_About this task:_ With the pictures left out, restate exactly the part below that opens with the line containing "e-mail: pgp-sisak@crp.t-com.hr" and closes with the line containing "It also during".

Page-level text extractions:

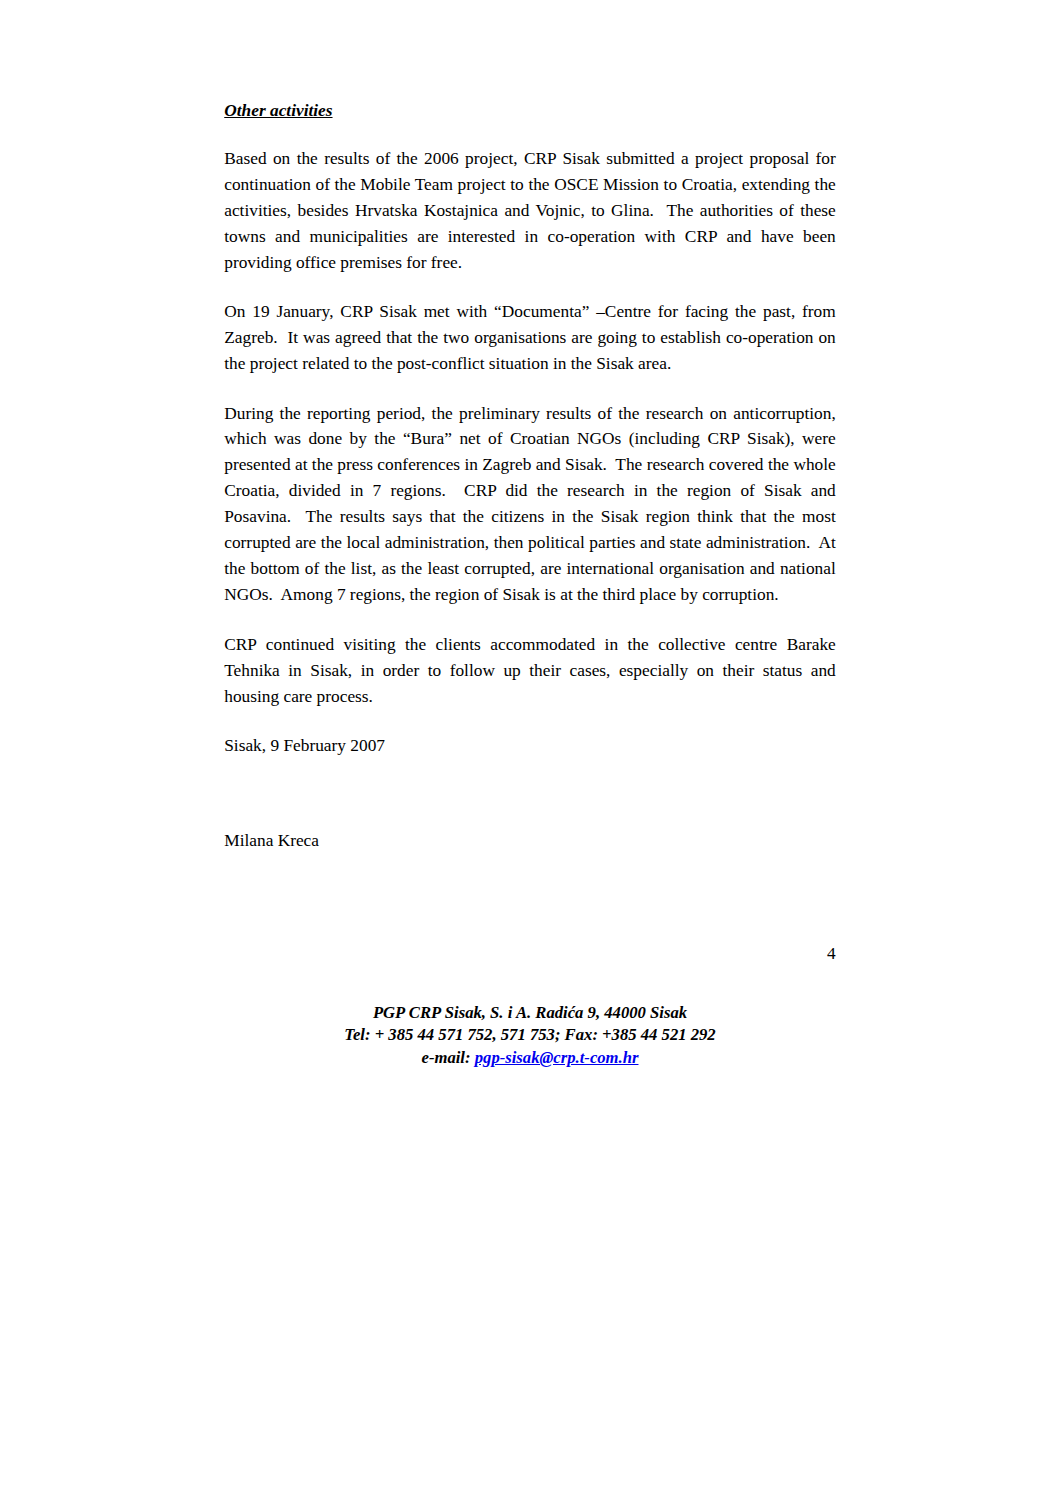Other activities
Based on the results of the 2006 project, CRP Sisak submitted a project proposal for continuation of the Mobile Team project to the OSCE Mission to Croatia, extending the activities, besides Hrvatska Kostajnica and Vojnic, to Glina. The authorities of these towns and municipalities are interested in co-operation with CRP and have been providing office premises for free.
On 19 January, CRP Sisak met with “Documenta” –Centre for facing the past, from Zagreb. It was agreed that the two organisations are going to establish co-operation on the project related to the post-conflict situation in the Sisak area.
During the reporting period, the preliminary results of the research on anticorruption, which was done by the “Bura” net of Croatian NGOs (including CRP Sisak), were presented at the press conferences in Zagreb and Sisak. The research covered the whole Croatia, divided in 7 regions. CRP did the research in the region of Sisak and Posavina. The results says that the citizens in the Sisak region think that the most corrupted are the local administration, then political parties and state administration. At the bottom of the list, as the least corrupted, are international organisation and national NGOs. Among 7 regions, the region of Sisak is at the third place by corruption.
CRP continued visiting the clients accommodated in the collective centre Barake Tehnika in Sisak, in order to follow up their cases, especially on their status and housing care process.
Sisak, 9 February 2007
Milana Kreca
4
PGP CRP Sisak, S. i A. Radića 9, 44000 Sisak
Tel: + 385 44 571 752, 571 753; Fax: +385 44 521 292
e-mail: pgp-sisak@crp.t-com.hr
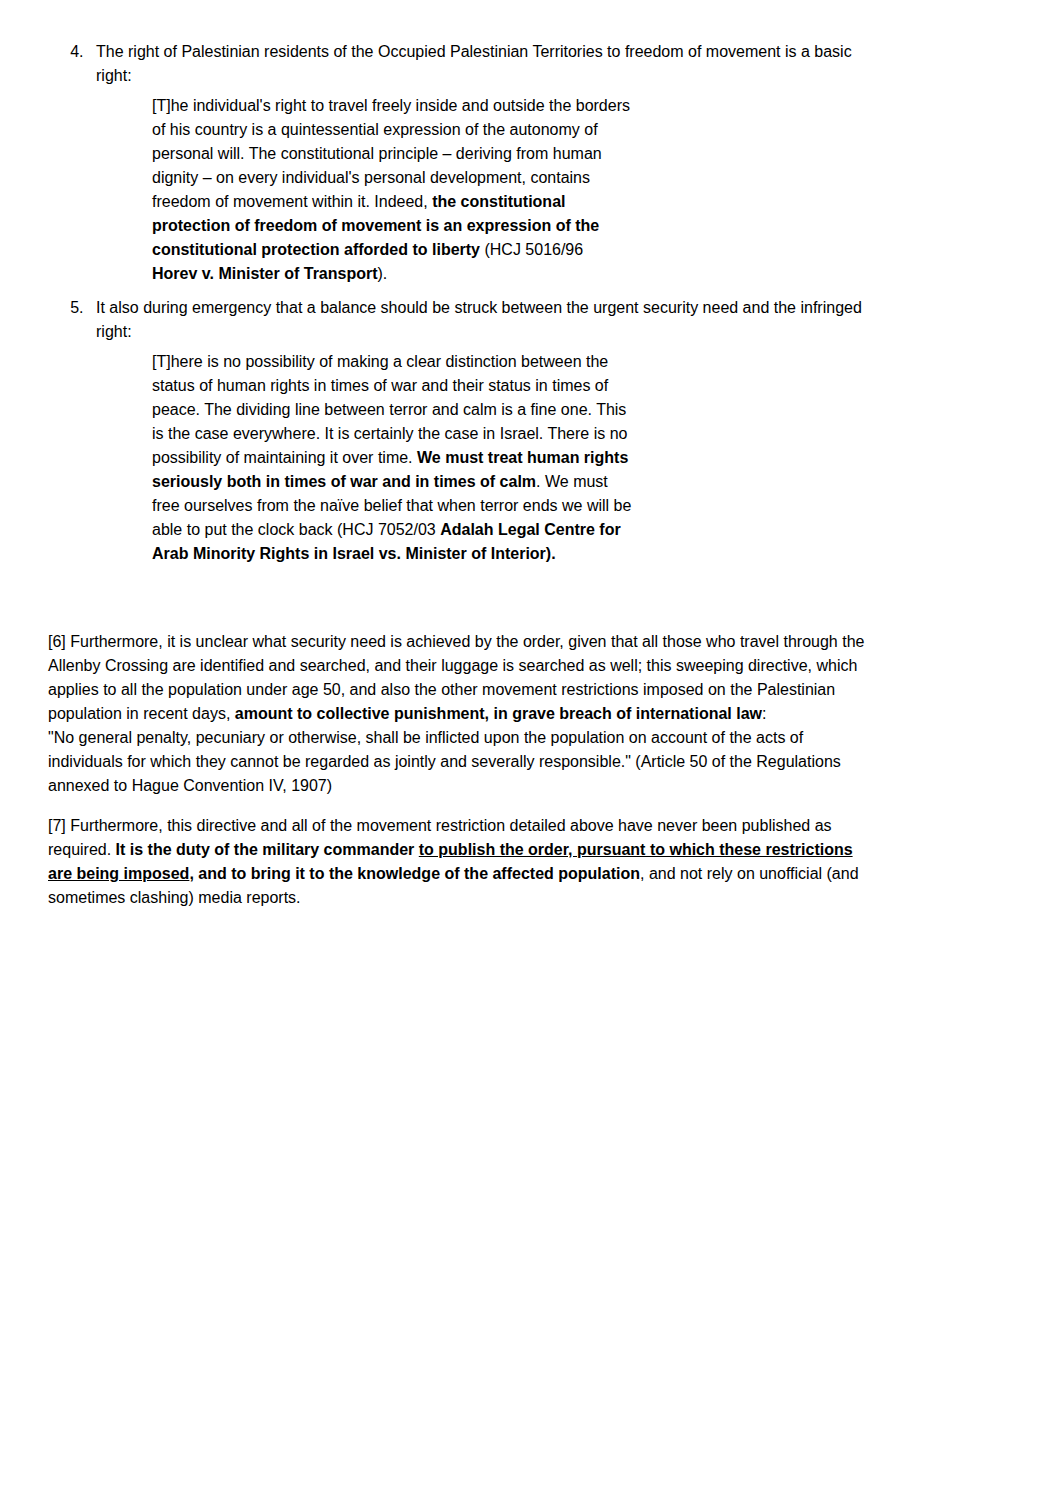The right of Palestinian residents of the Occupied Palestinian Territories to freedom of movement is a basic right:
[T]he individual's right to travel freely inside and outside the borders of his country is a quintessential expression of the autonomy of personal will. The constitutional principle – deriving from human dignity – on every individual's personal development, contains freedom of movement within it. Indeed, the constitutional protection of freedom of movement is an expression of the constitutional protection afforded to liberty (HCJ 5016/96 Horev v. Minister of Transport).
It also during emergency that a balance should be struck between the urgent security need and the infringed right:
[T]here is no possibility of making a clear distinction between the status of human rights in times of war and their status in times of peace. The dividing line between terror and calm is a fine one. This is the case everywhere. It is certainly the case in Israel. There is no possibility of maintaining it over time. We must treat human rights seriously both in times of war and in times of calm. We must free ourselves from the naïve belief that when terror ends we will be able to put the clock back (HCJ 7052/03 Adalah Legal Centre for Arab Minority Rights in Israel vs. Minister of Interior).
[6] Furthermore, it is unclear what security need is achieved by the order, given that all those who travel through the Allenby Crossing are identified and searched, and their luggage is searched as well; this sweeping directive, which applies to all the population under age 50, and also the other movement restrictions imposed on the Palestinian population in recent days, amount to collective punishment, in grave breach of international law:
"No general penalty, pecuniary or otherwise, shall be inflicted upon the population on account of the acts of individuals for which they cannot be regarded as jointly and severally responsible." (Article 50 of the Regulations annexed to Hague Convention IV, 1907)
[7] Furthermore, this directive and all of the movement restriction detailed above have never been published as required. It is the duty of the military commander to publish the order, pursuant to which these restrictions are being imposed, and to bring it to the knowledge of the affected population, and not rely on unofficial (and sometimes clashing) media reports.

_Answer to the exercise:_
e-mail: pgp-sisak@crp.t-com.hr
The right of Palestinian residents of the Occupied Palestinian Territories to freedom of movement is a basic right:
[T]he individual's right to travel freely inside and outside the borders of his country is a quintessential expression of the autonomy of personal will. The constitutional principle – deriving from human dignity – on every individual's personal development, contains freedom of movement within it. Indeed, the constitutional protection of freedom of movement is an expression of the constitutional protection afforded to liberty (HCJ 5016/96 Horev v. Minister of Transport).
It also during emergency that a balance should be struck between the urgent security need and the infringed right:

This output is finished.